Re: [PATCH] tty: vt: make do_con_write() no-op if IRQ is disabled

From: Tetsuo Handa
Date: Fri Dec 03 2021 - 07:32:39 EST


On 2021/12/03 20:00, Fabio M. De Francesco wrote:
> On Thursday, December 2, 2021 7:35:16 PM CET Linus Torvalds wrote:
>> On Thu, Dec 2, 2021 at 7:41 AM Tetsuo Handa
>> <penguin-kernel@xxxxxxxxxxxxxxxxxxx> wrote:
>>>
>>>> Looking at the backtrace, I see
>>>>
>>>> n_hdlc_send_frames+0x24b/0x490 drivers/tty/n_hdlc.c:290
>>>> tty_wakeup+0xe1/0x120 drivers/tty/tty_io.c:534
>>>> __start_tty drivers/tty/tty_io.c:806 [inline]
>>>> __start_tty+0xfb/0x130 drivers/tty/tty_io.c:799
>>>>
>>>> and apparently it's that hdlc line discipline (and
>>>> n_hdlc_send_frames() in particular) that is the problem here.
>>>>
>>>> I think that's where the fix should be.
>>>
>>> Do you mean that we should change the behavior of n_hdlc_send_frames()

----

(Directive A):
In the patch discussion, which function is named as the problem?
(Directive B):
From the patch discussion, extract the passage starting with "On 2021/12/03 20:00, Fabio" and going on through "the problem here.".
The lines after this sentence play no part in the work.

(Provided material):
----

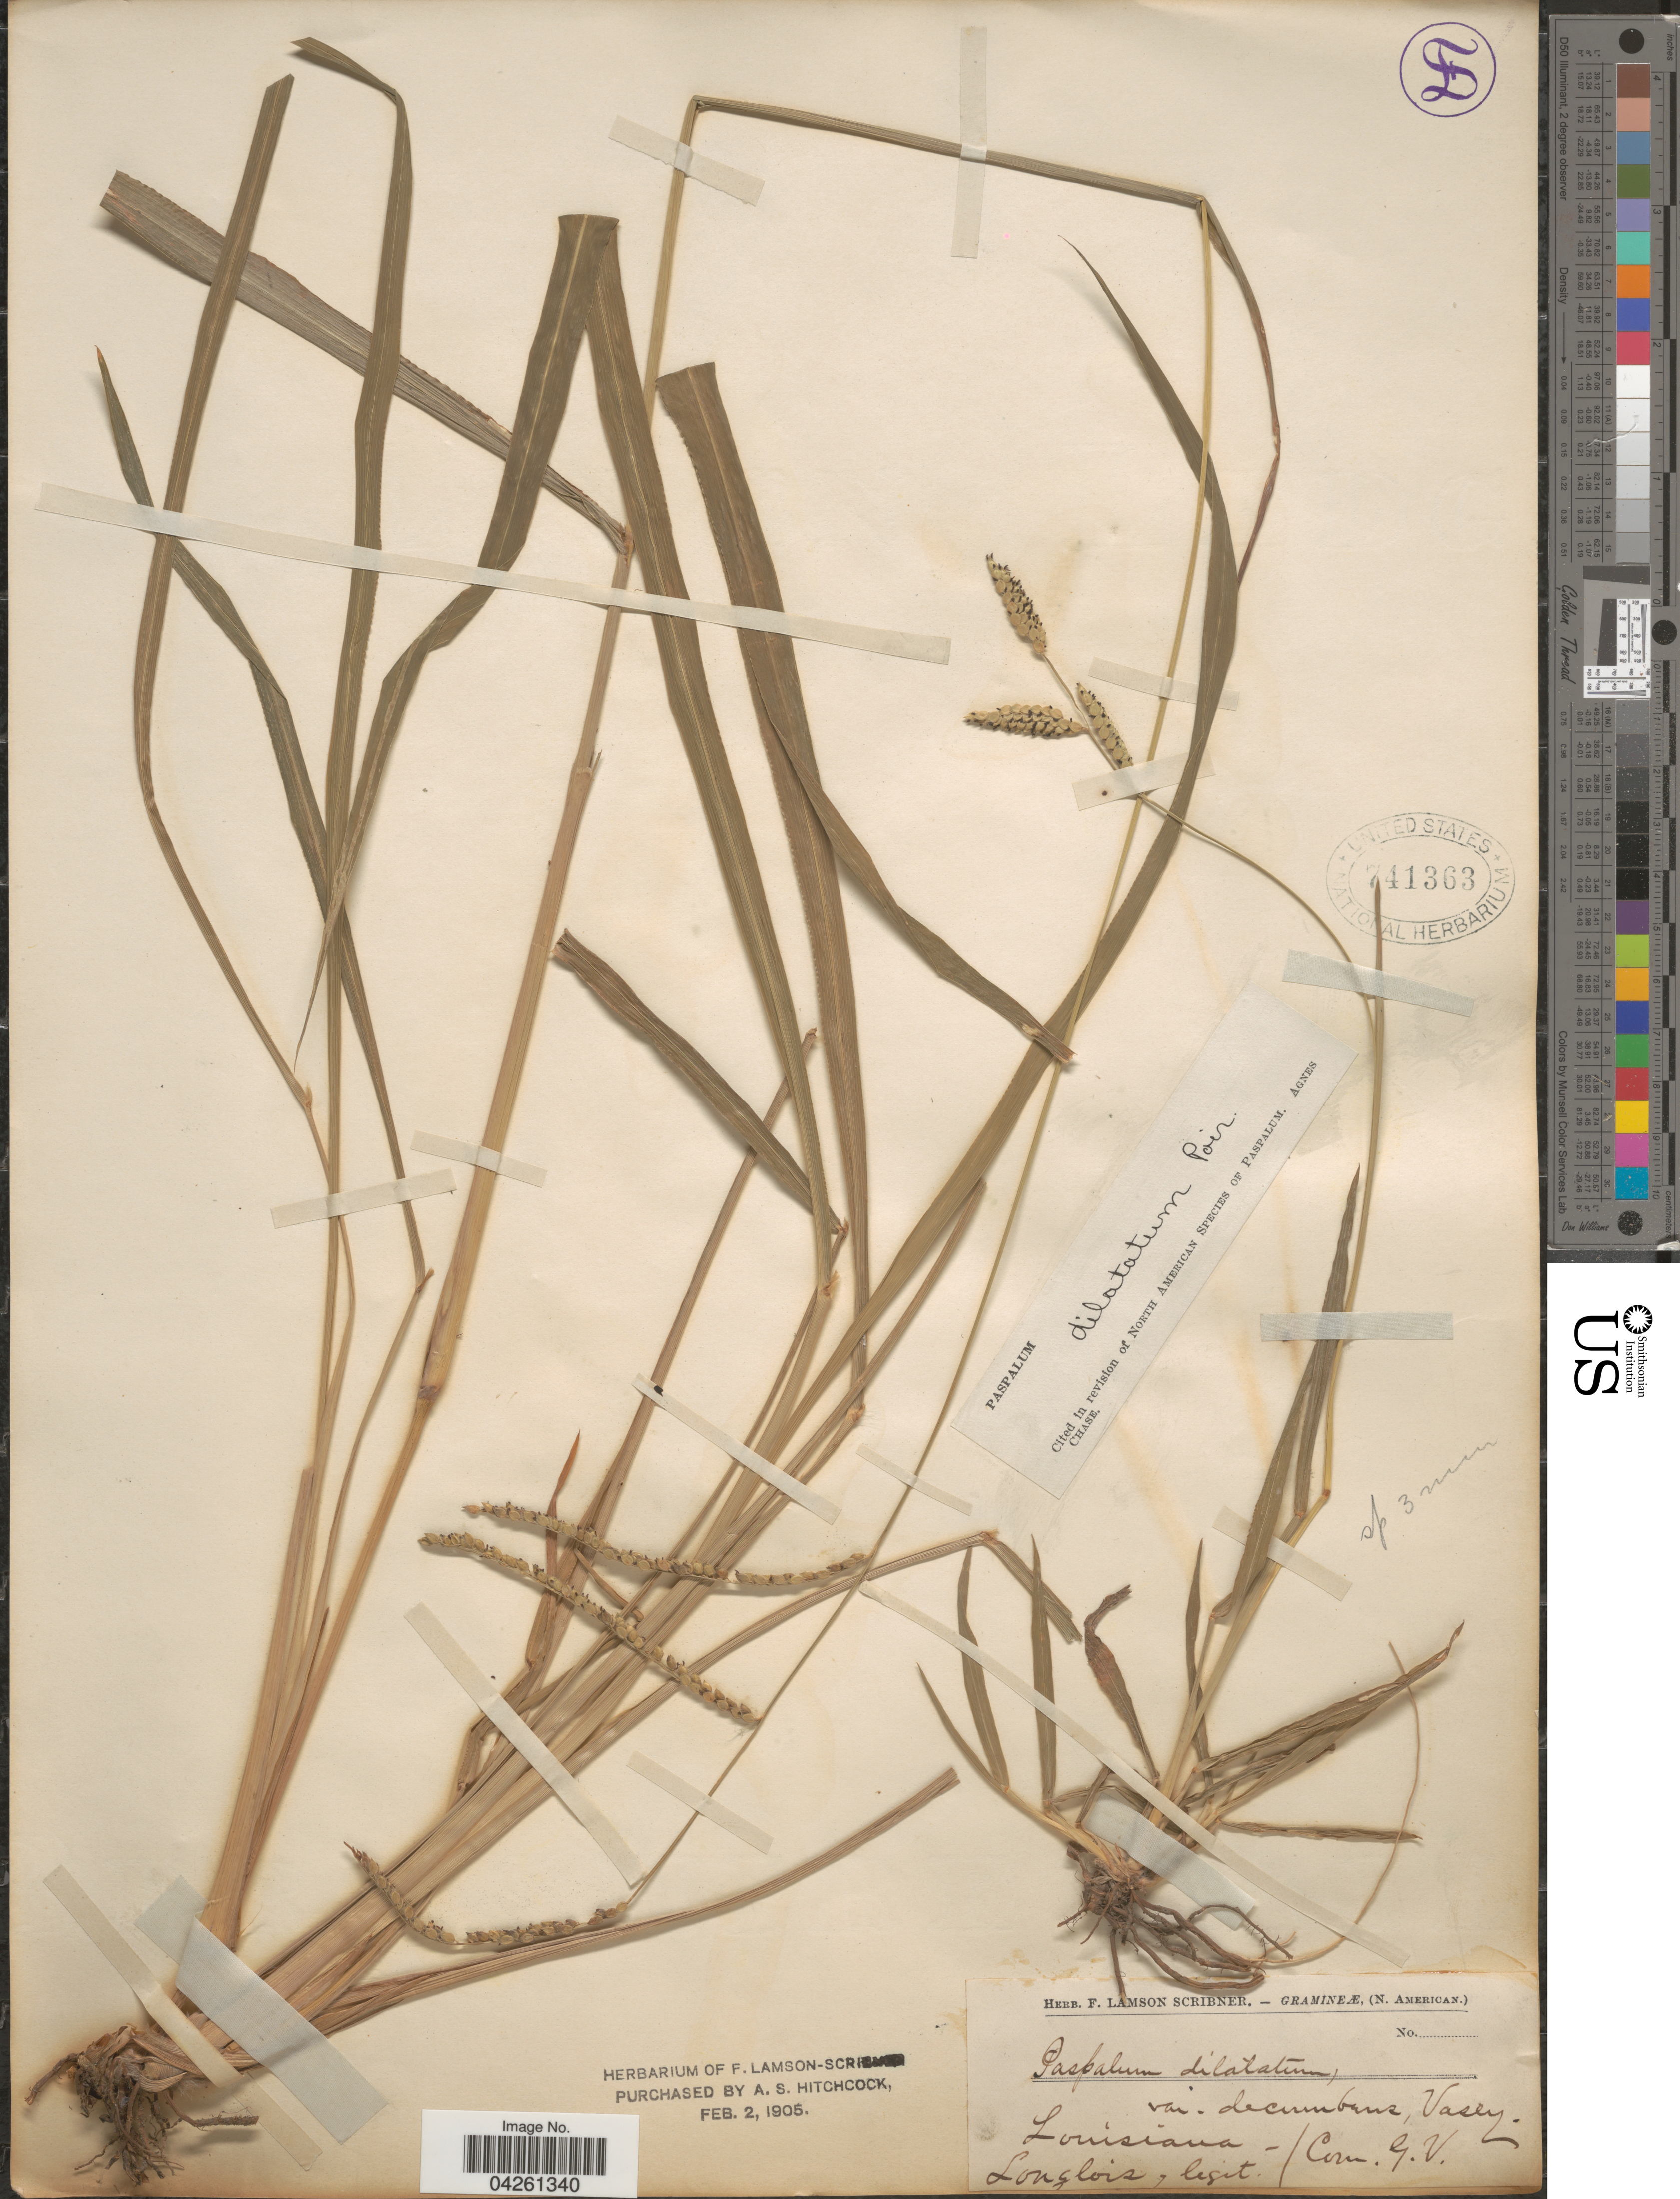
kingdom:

----

(Expected answer A):
n_hdlc_send_frames(), in the hdlc line discipline.

(Expected answer B):
On 2021/12/03 20:00, Fabio M. De Francesco wrote:
> On Thursday, December 2, 2021 7:35:16 PM CET Linus Torvalds wrote:
>> On Thu, Dec 2, 2021 at 7:41 AM Tetsuo Handa
>> <penguin-kernel@xxxxxxxxxxxxxxxxxxx> wrote:
>>>
>>>> Looking at the backtrace, I see
>>>>
>>>> n_hdlc_send_frames+0x24b/0x490 drivers/tty/n_hdlc.c:290
>>>> tty_wakeup+0xe1/0x120 drivers/tty/tty_io.c:534
>>>> __start_tty drivers/tty/tty_io.c:806 [inline]
>>>> __start_tty+0xfb/0x130 drivers/tty/tty_io.c:799
>>>>
>>>> and apparently it's that hdlc line discipline (and
>>>> n_hdlc_send_frames() in particular) that is the problem here.